[[ Task material, beginning ]]

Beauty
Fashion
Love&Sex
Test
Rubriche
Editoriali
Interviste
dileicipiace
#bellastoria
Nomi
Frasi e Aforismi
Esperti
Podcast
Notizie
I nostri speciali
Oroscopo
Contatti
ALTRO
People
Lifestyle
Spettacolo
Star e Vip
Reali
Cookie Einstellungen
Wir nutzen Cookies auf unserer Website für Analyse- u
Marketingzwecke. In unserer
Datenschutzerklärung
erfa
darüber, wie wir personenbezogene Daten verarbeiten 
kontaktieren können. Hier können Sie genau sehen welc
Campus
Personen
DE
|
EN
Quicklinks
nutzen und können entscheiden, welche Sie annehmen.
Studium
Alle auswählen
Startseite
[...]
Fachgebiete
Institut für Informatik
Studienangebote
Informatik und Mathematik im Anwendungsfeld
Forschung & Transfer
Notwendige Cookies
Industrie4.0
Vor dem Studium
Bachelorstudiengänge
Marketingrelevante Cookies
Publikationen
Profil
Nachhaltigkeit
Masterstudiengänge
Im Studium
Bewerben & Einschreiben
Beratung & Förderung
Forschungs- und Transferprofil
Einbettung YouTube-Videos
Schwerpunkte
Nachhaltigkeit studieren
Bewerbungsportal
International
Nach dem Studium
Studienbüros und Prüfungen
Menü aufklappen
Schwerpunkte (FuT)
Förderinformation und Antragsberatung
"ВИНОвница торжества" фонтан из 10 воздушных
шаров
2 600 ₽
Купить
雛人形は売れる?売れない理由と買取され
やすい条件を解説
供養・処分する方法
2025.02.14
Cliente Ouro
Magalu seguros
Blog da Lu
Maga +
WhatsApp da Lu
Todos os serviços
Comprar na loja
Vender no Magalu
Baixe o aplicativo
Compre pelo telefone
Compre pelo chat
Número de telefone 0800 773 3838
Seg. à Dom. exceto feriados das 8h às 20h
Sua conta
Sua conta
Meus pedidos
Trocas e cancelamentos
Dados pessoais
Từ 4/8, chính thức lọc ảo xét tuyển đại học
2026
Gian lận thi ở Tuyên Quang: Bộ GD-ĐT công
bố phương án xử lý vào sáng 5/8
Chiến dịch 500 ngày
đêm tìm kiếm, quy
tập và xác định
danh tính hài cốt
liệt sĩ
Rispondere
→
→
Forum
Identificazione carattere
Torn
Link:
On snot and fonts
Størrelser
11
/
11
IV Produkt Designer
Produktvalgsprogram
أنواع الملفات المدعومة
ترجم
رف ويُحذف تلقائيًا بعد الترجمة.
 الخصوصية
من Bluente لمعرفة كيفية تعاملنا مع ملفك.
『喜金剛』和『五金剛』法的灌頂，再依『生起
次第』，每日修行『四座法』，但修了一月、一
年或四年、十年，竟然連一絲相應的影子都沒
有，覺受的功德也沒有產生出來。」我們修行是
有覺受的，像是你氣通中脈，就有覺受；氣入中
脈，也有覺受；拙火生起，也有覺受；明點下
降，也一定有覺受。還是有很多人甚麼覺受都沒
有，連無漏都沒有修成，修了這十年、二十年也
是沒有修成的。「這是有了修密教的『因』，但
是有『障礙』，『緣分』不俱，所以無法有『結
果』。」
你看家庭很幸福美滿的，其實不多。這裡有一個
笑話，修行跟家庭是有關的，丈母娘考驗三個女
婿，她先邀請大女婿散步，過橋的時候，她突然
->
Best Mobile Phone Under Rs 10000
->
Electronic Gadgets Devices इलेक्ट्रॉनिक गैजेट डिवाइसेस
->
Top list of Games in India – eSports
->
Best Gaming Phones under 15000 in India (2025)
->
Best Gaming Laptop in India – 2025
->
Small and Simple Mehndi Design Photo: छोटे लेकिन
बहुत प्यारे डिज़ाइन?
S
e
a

[[ Task material, end ]]

◆ Exercise instructions
Your reply should be the lines from the one that contains "Top list of Games in India – eSports" through the end of the listing above, repeated exactly.

◆ Written answer
Top list of Games in India – eSports
->
Best Gaming Phones under 15000 in India (2025)
->
Best Gaming Laptop in India – 2025
->
Small and Simple Mehndi Design Photo: छोटे लेकिन
बहुत प्यारे डिज़ाइन?
S
e
a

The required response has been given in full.